Booking the perfect holiday for 11 relatives was not a simple task for Helen Raine, but after an unusual issue with the payment, the mum is desperately hoping she has not fallen victim to an online con artist...

It’s no easy feat to find accommodation for three grandparents, four parents and four children at Christmas; not, at least, if you want to avoid everyone killing each other over the festive period.

For hours, if not days, I trawled through palatial villas (too expensive), forest cabins (too many mosquitoes) and hotels (nowhere to sit together in the evening while the kids sleep), only to draw a blank, until I happened upon the perfect place.

It was a spacious villa in Puerto Rico, a few metres from the beach, with an apartment upstairs for the oldies.

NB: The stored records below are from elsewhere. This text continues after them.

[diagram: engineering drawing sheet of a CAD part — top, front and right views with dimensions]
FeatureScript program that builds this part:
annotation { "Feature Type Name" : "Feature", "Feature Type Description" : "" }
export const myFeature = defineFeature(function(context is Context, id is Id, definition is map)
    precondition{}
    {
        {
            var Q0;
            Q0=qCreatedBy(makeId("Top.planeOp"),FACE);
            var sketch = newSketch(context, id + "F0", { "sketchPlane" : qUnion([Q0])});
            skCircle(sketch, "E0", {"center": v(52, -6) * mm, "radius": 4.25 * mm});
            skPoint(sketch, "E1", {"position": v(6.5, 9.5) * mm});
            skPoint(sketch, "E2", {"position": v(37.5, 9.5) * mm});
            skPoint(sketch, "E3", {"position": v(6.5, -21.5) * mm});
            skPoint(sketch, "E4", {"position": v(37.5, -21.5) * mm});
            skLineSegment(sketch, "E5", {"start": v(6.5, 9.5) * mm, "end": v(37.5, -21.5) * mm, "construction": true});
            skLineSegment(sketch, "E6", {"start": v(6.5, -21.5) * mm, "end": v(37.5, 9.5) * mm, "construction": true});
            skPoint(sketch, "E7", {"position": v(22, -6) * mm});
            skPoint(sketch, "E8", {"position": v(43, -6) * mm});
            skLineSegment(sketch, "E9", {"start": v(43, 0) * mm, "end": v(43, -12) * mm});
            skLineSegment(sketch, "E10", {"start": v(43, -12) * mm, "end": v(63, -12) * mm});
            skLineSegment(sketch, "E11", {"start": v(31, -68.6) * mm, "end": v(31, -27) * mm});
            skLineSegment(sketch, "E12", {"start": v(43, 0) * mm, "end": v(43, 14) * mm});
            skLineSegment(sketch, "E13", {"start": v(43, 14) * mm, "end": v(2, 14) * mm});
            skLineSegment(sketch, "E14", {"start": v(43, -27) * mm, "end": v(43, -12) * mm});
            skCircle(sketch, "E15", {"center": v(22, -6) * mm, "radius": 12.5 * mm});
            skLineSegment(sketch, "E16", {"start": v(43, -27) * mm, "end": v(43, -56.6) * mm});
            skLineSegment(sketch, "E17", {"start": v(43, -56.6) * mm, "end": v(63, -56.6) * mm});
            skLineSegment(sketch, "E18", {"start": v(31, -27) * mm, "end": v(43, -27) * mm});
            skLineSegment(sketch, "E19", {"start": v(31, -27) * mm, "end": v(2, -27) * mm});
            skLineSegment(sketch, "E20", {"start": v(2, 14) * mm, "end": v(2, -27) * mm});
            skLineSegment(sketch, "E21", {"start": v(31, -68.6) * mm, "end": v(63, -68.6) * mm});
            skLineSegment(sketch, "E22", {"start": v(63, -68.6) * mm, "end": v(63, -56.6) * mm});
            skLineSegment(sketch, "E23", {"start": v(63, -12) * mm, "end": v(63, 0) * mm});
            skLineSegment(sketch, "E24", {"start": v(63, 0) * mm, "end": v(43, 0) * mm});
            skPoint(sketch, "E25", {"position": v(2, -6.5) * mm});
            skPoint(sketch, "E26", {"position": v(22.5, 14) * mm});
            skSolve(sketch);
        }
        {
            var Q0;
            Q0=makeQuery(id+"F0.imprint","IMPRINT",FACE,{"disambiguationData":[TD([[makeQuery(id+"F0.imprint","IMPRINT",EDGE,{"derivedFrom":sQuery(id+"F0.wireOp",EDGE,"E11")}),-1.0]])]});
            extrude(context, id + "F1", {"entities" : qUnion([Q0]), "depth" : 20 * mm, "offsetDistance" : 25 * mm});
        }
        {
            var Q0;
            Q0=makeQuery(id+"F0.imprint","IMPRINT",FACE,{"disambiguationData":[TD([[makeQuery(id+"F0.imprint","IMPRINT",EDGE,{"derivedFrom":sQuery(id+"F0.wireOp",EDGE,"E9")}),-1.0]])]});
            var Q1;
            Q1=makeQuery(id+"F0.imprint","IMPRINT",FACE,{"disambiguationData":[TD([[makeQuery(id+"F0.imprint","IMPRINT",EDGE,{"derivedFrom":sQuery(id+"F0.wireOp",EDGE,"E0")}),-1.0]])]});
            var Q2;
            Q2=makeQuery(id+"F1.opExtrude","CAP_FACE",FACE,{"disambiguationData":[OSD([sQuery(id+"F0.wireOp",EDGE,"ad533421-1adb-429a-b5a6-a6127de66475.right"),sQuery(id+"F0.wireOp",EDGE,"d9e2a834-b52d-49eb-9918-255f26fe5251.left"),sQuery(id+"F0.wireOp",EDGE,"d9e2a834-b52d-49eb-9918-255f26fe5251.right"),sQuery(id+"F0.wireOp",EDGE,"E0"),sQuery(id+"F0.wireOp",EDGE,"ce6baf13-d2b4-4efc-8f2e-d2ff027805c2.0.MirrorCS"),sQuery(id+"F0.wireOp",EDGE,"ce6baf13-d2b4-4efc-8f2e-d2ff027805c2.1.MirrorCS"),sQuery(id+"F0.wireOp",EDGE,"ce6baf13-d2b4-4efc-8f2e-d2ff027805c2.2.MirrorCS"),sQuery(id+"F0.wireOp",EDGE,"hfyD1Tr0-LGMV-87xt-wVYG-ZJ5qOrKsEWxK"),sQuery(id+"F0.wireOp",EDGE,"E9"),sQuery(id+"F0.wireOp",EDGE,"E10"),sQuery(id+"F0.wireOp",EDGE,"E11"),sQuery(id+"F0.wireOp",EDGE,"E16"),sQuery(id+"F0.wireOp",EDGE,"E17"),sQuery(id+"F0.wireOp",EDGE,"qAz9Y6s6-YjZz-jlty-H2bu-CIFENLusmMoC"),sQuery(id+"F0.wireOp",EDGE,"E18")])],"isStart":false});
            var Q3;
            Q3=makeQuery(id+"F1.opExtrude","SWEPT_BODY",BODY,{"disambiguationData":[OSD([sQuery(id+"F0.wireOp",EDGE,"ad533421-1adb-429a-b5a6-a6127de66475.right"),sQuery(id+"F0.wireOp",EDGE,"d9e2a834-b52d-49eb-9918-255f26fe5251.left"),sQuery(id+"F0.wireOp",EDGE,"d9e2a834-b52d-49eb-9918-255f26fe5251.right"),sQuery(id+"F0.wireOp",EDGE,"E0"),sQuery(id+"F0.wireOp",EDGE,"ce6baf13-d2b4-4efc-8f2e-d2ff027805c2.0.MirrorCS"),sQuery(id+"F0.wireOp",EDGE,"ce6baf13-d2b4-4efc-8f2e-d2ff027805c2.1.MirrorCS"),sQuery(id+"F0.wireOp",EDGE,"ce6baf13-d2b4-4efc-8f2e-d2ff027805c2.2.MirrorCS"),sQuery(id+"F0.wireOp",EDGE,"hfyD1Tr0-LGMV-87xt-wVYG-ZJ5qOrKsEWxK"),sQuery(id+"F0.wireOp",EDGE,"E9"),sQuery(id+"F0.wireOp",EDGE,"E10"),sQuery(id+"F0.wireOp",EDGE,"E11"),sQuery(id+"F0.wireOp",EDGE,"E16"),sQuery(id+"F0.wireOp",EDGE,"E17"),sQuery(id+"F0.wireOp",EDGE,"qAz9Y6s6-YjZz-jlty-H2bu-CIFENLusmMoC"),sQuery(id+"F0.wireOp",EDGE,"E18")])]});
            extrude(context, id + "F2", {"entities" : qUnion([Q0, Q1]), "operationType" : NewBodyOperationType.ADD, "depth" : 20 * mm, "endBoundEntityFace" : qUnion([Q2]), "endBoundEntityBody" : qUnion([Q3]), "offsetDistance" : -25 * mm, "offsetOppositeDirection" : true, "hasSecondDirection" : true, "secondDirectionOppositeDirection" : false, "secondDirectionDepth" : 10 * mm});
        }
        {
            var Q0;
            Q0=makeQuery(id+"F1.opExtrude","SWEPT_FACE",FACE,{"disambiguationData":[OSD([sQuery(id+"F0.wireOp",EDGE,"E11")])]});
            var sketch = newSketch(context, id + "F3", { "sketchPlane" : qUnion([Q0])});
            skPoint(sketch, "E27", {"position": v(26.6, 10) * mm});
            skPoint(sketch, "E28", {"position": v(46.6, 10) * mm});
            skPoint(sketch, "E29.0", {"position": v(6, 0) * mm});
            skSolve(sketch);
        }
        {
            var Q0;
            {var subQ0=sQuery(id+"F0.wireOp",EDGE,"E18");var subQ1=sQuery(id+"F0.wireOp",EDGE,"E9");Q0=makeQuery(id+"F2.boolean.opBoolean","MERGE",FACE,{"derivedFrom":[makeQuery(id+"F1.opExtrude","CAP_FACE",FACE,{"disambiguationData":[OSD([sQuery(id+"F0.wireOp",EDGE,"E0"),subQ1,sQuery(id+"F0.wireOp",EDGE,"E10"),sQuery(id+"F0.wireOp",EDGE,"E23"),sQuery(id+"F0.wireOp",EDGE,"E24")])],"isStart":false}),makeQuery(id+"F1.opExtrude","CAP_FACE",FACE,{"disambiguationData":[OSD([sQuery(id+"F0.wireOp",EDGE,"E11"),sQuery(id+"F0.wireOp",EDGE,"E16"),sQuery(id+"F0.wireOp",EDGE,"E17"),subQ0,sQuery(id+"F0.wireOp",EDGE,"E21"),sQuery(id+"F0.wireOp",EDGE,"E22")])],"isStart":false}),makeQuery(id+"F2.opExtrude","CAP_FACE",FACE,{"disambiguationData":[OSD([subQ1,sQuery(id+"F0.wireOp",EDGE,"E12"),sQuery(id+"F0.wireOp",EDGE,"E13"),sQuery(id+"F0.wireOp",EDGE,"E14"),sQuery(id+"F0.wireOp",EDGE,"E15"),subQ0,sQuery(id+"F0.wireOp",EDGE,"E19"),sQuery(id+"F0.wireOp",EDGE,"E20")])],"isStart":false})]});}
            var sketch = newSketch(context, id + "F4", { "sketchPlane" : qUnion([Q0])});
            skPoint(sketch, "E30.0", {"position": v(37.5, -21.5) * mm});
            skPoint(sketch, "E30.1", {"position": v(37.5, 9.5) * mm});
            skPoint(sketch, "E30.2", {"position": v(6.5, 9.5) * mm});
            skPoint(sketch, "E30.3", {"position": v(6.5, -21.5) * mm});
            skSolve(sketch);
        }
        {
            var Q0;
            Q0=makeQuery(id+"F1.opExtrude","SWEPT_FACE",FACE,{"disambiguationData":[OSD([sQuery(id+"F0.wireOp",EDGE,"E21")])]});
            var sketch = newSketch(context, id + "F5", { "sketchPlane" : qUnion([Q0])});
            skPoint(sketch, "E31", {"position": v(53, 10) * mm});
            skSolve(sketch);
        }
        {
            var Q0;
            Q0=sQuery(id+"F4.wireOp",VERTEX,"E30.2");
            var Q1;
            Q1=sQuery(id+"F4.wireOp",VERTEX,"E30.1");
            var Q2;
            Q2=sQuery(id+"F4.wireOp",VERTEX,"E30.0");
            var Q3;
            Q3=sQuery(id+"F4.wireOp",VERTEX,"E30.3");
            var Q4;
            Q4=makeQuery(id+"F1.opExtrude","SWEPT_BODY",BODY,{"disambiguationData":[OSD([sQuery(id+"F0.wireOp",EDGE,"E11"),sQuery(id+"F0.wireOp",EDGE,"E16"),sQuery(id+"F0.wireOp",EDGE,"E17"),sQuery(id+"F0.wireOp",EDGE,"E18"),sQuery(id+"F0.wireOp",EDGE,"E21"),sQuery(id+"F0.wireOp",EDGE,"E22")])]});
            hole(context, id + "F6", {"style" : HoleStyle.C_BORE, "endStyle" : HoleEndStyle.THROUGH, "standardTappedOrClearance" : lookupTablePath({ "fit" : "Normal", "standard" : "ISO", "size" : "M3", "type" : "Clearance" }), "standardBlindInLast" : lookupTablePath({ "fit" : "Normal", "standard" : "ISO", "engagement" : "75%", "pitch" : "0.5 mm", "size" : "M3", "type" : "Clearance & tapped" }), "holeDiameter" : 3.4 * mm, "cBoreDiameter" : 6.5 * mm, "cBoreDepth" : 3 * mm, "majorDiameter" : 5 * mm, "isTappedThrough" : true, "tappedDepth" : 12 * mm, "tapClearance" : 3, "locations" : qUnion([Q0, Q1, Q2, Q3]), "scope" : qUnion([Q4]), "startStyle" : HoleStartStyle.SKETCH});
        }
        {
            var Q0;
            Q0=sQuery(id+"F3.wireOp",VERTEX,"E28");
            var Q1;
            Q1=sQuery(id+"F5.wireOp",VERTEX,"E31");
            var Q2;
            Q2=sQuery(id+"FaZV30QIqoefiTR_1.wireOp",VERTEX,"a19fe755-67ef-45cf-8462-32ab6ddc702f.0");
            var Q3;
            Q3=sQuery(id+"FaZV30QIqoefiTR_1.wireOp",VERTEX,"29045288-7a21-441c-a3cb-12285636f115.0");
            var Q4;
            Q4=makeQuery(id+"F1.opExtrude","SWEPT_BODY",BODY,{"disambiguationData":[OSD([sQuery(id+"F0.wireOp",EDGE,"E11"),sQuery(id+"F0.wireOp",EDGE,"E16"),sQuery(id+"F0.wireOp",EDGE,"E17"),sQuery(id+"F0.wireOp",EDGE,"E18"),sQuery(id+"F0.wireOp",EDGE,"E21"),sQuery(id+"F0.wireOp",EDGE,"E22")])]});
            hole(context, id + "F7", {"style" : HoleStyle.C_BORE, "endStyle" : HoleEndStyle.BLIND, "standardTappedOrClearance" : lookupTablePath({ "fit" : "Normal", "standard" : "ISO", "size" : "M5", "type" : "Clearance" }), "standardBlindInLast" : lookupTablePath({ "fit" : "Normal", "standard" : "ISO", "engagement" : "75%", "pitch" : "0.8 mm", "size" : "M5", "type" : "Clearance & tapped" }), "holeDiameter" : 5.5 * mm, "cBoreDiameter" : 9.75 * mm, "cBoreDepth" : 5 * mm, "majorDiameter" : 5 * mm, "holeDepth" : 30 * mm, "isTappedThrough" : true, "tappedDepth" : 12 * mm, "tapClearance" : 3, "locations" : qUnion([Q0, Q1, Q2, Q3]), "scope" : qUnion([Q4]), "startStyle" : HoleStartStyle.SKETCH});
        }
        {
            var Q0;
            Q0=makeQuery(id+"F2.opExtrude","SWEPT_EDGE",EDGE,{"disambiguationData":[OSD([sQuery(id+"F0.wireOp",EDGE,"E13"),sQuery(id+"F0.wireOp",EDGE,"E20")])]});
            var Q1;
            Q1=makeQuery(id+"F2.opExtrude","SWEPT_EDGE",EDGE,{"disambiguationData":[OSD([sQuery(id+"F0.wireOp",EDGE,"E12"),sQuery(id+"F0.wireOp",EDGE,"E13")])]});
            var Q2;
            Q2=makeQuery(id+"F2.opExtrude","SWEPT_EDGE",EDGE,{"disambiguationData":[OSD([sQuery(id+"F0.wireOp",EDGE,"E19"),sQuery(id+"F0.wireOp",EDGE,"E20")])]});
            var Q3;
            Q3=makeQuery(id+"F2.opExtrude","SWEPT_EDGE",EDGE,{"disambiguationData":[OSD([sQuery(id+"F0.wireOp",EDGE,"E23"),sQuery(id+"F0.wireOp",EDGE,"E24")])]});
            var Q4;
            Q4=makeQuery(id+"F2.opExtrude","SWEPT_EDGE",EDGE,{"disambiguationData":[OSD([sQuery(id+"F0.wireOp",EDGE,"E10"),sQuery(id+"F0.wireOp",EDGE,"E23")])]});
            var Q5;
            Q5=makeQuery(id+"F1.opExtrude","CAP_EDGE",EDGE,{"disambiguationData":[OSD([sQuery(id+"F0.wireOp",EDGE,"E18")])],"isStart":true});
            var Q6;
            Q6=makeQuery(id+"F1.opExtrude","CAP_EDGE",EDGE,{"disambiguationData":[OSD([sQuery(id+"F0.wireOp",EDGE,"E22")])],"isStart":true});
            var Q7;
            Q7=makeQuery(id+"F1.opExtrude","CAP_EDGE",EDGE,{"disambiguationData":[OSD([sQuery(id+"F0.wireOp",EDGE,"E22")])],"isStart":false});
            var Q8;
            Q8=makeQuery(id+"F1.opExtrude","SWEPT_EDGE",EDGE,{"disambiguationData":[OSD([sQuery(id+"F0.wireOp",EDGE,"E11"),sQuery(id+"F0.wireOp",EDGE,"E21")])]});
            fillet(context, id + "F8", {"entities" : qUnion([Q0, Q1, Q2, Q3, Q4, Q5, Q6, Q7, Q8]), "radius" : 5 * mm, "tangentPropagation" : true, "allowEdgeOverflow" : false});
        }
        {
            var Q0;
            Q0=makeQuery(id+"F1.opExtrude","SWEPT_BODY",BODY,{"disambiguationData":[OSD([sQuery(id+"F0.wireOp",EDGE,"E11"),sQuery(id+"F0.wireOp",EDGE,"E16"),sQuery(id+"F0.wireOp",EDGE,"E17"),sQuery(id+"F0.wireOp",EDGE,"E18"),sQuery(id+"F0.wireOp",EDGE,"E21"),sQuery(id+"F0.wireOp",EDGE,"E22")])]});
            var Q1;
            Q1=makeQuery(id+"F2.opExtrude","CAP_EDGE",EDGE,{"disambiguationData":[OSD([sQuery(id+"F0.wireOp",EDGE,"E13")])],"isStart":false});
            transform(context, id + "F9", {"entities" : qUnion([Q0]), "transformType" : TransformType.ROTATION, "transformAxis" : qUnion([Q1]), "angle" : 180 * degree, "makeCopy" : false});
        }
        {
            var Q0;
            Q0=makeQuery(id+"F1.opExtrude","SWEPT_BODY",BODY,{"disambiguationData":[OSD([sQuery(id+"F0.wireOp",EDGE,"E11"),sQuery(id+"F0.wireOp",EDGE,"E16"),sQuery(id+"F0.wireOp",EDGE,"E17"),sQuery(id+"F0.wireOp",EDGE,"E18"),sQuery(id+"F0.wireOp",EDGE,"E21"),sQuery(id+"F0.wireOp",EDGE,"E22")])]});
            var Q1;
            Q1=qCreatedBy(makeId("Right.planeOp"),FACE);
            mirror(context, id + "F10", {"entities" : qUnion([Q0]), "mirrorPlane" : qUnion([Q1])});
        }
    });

The house appeared on a popular travel website, loaded with gold and silver awards, rave reviews and appealing pictures of former guests beaming as they borrowed free snorkeling equipment or sipped cocktails on the terrace.

By e-mail, I confirmed with the owner, Jennifer*, that the place was indeed free for our dates.

As we negotiated, my phone rang. It was Jennifer.

“I just thought it might be easier if I gave you a call,” she trilled.

We hashed out the rest of the details and then got down to the last issue: payment.

“What I do,” said Jennifer, “in fact, what I’ve always done, is just request a personal cheque for 50 per cent of the total amount.”

Deep in the prehistoric part of my brain, something stirred. But my rational neocortex brushed the feeling aside.

Jennifer was nice! Her guests loved her! And if I turned her down, I’d have to go back to those tedious sites and start all over again.

Too polite (and desperate) to argue, I was already jotting down her address.

I am not a total idiot; I did at least check that the address she gave me matched the accommodation.

In fact, I researched Jennifer as best I could. But in the end, I posted a cheque for a very substantial amount of money (Christmas rentals for 11 people do not come cheap).

Jennifer duly e-mailed to say she had received it and it was cashed. And then the worry set in.

I mulled over all those horror stories of people who turned up to find no Jennifer, no accommodation and certainly no free snorkelling.

Jennifer was nice! Her guests loved her! And if I turned her down, I’d have to go back to those tedious sites and start all over again

I would have wasted hundreds of family euros and everywhere else would be full for Christmas. But, eventually, I accepted that worrying about it wasn’t going to actually fix the problem and we wouldn’t know just how big an imbecile I was until we got there.

And then my brother-in-law asked whether he could pay the balance on arrival by credit card.

I e-mailed Jen to check and, in return, I received one of those horrible spammy emails that parrot your query back to you without actually giving a reply.

My heart sank faster than the lift in Blackpool Tower. I went a bit cold and clammy and my hands started to shake.

“Noooooooo,” wailed the neocortex. “I told you,” said the reptilian part smugly, turning away in disgust.

I had an urgent dinner date so could not hang around frantically Googling “Jennifer + Scam”. I found a different e-mail address for her online, dashed off a desperate message and went out to moan to my friends about my idiocy in sending hundreds of dollars into the ether.

They tried hard not to look horrified, mostly failing. The next morning, bleary-eyed from a night of imagining my extended family sleeping on the beach, I staggered to the computer.

There was an e-mail from Jennifer giving us driving directions.

I am almost entirely comforted. If this is a scam, it’s an exceedingly elaborate one; once your average crook has the cash, they generally bow out of any further contact.

But if it turns out that Jennifer is not quite what she seemed, I won’t be alone.

Australian travellers lost more than €170,000 to scams in the first few months of last year, with cons including fake discount accommodation vouchers, bogus rental listings and agencies that open for a month or so, only to vanish with their clients’ cash (check that agents are ATOL protected before you book to avoid this).

In November, online travel agent Booking.com was hit by fraudsters who hacked into their system to contact customers directly, asking for “prepayment” on reservations.

Around 10,000 customers were affected but the agency refunded all monies. The UK Association of Chief Police Officers reported 1,015 scam flight ticket sales in 2013, about a fifth of all travel frauds.

The bottom line is if a deal seems too good to be true, it probably is: research the company you are booking with carefully before you part with any cash.

The fact is that until I arrive in Puerto Rico later this month, we just won’t know whether Jennifer really is the owner of a delightful holiday rental or just another shark in infested internet waters.

Whatever happens, the great price has not been worth the loss of peace of mind: next time, I’ll be booking via a reputable website.

*Names changed to protect the (hopefully) innocent.